Retype every line of the rows below, matching each character.
— start PROVIDED ENTRIES —
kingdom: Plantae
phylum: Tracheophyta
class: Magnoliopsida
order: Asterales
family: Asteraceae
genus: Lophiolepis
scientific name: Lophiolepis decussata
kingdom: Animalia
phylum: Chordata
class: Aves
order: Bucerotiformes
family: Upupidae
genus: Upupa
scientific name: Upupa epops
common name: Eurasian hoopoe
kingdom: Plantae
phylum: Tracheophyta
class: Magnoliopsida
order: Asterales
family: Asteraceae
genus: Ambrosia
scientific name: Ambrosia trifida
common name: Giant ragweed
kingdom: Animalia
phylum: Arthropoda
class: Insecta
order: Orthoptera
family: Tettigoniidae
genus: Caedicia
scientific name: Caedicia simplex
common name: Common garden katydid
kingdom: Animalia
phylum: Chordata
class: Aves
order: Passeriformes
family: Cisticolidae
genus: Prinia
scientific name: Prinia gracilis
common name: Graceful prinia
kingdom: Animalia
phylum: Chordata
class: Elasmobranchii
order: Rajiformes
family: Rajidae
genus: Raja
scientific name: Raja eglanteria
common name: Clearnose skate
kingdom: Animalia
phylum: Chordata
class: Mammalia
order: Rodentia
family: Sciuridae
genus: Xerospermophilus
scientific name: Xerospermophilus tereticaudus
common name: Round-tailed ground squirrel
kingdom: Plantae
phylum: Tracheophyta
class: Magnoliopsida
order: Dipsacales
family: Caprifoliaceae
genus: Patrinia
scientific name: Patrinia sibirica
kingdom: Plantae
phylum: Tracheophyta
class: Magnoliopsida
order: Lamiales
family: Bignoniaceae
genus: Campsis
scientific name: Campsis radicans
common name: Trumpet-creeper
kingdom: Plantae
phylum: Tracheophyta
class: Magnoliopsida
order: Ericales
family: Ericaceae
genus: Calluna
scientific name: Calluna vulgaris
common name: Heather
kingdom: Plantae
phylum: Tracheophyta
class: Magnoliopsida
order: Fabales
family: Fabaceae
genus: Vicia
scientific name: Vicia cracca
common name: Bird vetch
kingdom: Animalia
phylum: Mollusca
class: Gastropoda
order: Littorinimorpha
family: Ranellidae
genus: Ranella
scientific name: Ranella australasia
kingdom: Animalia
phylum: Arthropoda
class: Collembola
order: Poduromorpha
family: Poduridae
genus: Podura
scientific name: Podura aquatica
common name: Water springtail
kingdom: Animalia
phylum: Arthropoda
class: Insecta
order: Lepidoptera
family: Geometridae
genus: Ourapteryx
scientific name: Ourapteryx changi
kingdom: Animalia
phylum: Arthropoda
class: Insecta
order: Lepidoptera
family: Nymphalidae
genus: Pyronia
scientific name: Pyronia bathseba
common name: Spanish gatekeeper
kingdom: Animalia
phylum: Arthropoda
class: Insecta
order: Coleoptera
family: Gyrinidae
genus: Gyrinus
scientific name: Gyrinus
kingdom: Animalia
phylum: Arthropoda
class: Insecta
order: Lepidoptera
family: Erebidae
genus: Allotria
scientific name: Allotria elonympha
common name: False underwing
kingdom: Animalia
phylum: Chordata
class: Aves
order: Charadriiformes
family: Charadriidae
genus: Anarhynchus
— end PROVIDED ENTRIES —
__CORRECT OUTPUT__:
kingdom: Plantae
phylum: Tracheophyta
class: Magnoliopsida
order: Asterales
family: Asteraceae
genus: Lophiolepis
scientific name: Lophiolepis decussata
kingdom: Animalia
phylum: Chordata
class: Aves
order: Bucerotiformes
family: Upupidae
genus: Upupa
scientific name: Upupa epops
common name: Eurasian hoopoe
kingdom: Plantae
phylum: Tracheophyta
class: Magnoliopsida
order: Asterales
family: Asteraceae
genus: Ambrosia
scientific name: Ambrosia trifida
common name: Giant ragweed
kingdom: Animalia
phylum: Arthropoda
class: Insecta
order: Orthoptera
family: Tettigoniidae
genus: Caedicia
scientific name: Caedicia simplex
common name: Common garden katydid
kingdom: Animalia
phylum: Chordata
class: Aves
order: Passeriformes
family: Cisticolidae
genus: Prinia
scientific name: Prinia gracilis
common name: Graceful prinia
kingdom: Animalia
phylum: Chordata
class: Elasmobranchii
order: Rajiformes
family: Rajidae
genus: Raja
scientific name: Raja eglanteria
common name: Clearnose skate
kingdom: Animalia
phylum: Chordata
class: Mammalia
order: Rodentia
family: Sciuridae
genus: Xerospermophilus
scientific name: Xerospermophilus tereticaudus
common name: Round-tailed ground squirrel
kingdom: Plantae
phylum: Tracheophyta
class: Magnoliopsida
order: Dipsacales
family: Caprifoliaceae
genus: Patrinia
scientific name: Patrinia sibirica
kingdom: Plantae
phylum: Tracheophyta
class: Magnoliopsida
order: Lamiales
family: Bignoniaceae
genus: Campsis
scientific name: Campsis radicans
common name: Trumpet-creeper
kingdom: Plantae
phylum: Tracheophyta
class: Magnoliopsida
order: Ericales
family: Ericaceae
genus: Calluna
scientific name: Calluna vulgaris
common name: Heather
kingdom: Plantae
phylum: Tracheophyta
class: Magnoliopsida
order: Fabales
family: Fabaceae
genus: Vicia
scientific name: Vicia cracca
common name: Bird vetch
kingdom: Animalia
phylum: Mollusca
class: Gastropoda
order: Littorinimorpha
family: Ranellidae
genus: Ranella
scientific name: Ranella australasia
kingdom: Animalia
phylum: Arthropoda
class: Collembola
order: Poduromorpha
family: Poduridae
genus: Podura
scientific name: Podura aquatica
common name: Water springtail
kingdom: Animalia
phylum: Arthropoda
class: Insecta
order: Lepidoptera
family: Geometridae
genus: Ourapteryx
scientific name: Ourapteryx changi
kingdom: Animalia
phylum: Arthropoda
class: Insecta
order: Lepidoptera
family: Nymphalidae
genus: Pyronia
scientific name: Pyronia bathseba
common name: Spanish gatekeeper
kingdom: Animalia
phylum: Arthropoda
class: Insecta
order: Coleoptera
family: Gyrinidae
genus: Gyrinus
scientific name: Gyrinus
kingdom: Animalia
phylum: Arthropoda
class: Insecta
order: Lepidoptera
family: Erebidae
genus: Allotria
scientific name: Allotria elonympha
common name: False underwing
kingdom: Animalia
phylum: Chordata
class: Aves
order: Charadriiformes
family: Charadriidae
genus: Anarhynchus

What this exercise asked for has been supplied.